Me gusta pensar en la idea del origen y el destino, de la razón en mentes desprendidas de la carne corrompida y que las ánimas animen el llanto de los vivos y el sollozo de los muertos que vive en su memoria. Los panteones son una simbiosis de paz y de dolor. De vida, para aquellos que creen en la eternidad, y muerte.

Recorrer lentamente las tumbas, en busca de vidas de novela, no de personas que vivieron en la realidad, sino en personajes ficticios que tuvieron como vida una leyenda. Visitar un panteón es conversar con personajes imaginarios, crearlos y definirlos. Es precisar momentos, con sus memorias, pensamientos y reflexiones.

Tal es el caso de la Señora Pueblito Bustamante, que vivió en los alrededores de San Miguel de Allende como matriarca de un clan de campesinas estridentes o de Eudoxia P. de Rivers, casada con un inglés venido a menos, que terminó sus días zurciendo la ropa de la gente acomodada de la Calzada México-Tacuba en la década del cincuenta.

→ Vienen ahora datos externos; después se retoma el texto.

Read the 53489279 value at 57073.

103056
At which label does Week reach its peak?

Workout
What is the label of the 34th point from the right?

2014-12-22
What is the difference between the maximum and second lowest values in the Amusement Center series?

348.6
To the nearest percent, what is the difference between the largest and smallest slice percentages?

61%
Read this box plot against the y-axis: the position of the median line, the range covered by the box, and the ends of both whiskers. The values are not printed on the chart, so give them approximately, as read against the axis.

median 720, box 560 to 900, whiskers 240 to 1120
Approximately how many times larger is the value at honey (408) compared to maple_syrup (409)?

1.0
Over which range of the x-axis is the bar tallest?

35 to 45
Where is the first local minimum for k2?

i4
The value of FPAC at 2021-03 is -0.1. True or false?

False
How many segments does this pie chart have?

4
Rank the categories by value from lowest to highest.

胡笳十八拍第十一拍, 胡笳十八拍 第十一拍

Silvestre Peñaflor Lemus “7” recién muerto en el 2011, vivió una vida de rigor y autoridad familiar, quien además, perteneció a una comunidad santera y de culto a la muerte en la que mataban corderos y gallinas los martes por la noche. Su familia no sabía nada, sin embargo, en su velorio, recelosa aceptó ubicar el número “7” en la tumba, a petición del líder de la secta.

También encontré a Howard Neil Riegel, el tercero de doce hijos de una familia de pastores suizos, quien murió en el intento de llegar a la cima del Mont Blanc para probar a sus hermanos menores (los mayores habían muerto ya), que él también podría realizar algo heróico en la vida.

Los panteones son sitios de imaginación y de creatividad. Además hay momentos, cuando encuentras a grandes personajes de la historia, que es posible pensar con ellos y en sus ideas. Casi charlar con el muerto relevante. Como en el Panteón de San Fernando, con los liberales (y algunos conservadores) del periodo de la reforma en México, o en el Panteón de Dolores, al caminar pausado por la rotonda de los hombres ilustres.

El Cementerio de Plainpalais en Ginebra, con los árboles tristes y caídas sus ramas, acompañan el descanso de Borges. Mientras se camina por las veredas de piedra suelta en busca de la lápida 735, una sensación de ilusión y misticismo recorre la mente y el cuerpo. Al llegar, casi desilusionado, se observa la lápida. Pequeña, de piedra y sin ningún atisbo de gloria.

Con el transcurrir de los momentos, sentado bajo la lluvia contemplando la piedra que descansa sobre Borges y pensando en él, como pretendiendo hacer un contacto sensorial, se cae en la cuenta que esa tumba y esa piedra son Borges. Él no hubiera querido una fanfarria de epitafio, ni mausoleos de columnas corintias enmarcando su reposo. Sólo una piedra y una imagen celta. Además, en letras azules: AND NE FORHTEDON NA. Y en el reverso, otra imagen celta, de una barca y: HANN TEKR SVERTHITGRAM OK LEGGR I METGAK THEIRA BERT / DE ULRICA A JAVIER OTÁROLA.

Sencillo y sin presunción, pero inteligente y místico, como Borges. De vecina de Borges, está la prostituta, pintora y escritora Griselidis Real, con una tumba aún más sencilla. De tierra y sólo una placa metálica con su nombre y sus profesiones. Dos grandes conchas de caracol naturales la acompañan, como evocando el mar.

Así son los panteones, lugares de testimonio propio y ajeno. Como una vitrina de la historia viva. Un lugar de hombres que viven en la mente de quien camina los espacios entre las tumbas. Rendir como ofrenda un cigarro encendido a Cortázar en el Panteón de Montparnasse o un beso femenino y con labial  en la lápida de Oscar Wilde, en el Cementerio de Pere Lachaise.

Hay panteones con historia, como Arlington en Washington, D.C., en donde todo evoca a guerra y a muertes sanguinarias, como parte de la historia de Estados Unidos. En ese cementerio todos, o casi todos, murieron en las guerras en las que ha participado ese país. Hay camposantos artísticos, como la Recoleta en Buenos Aires. Todos, incluidos los sencillos y más humildes, cuentan sus historias y tienen sus leyendas, reales o imaginarias.

Lugar de eternidad y de olvido. El camposanto es un espacio inanimado de imaginación y reivindicación con la vida y la muerte. Tal vez de fuegos fatuos o la Noche originaria de Walpurgis. Los cementerios son la historia de la vida inmortal de la mente y la imaginación.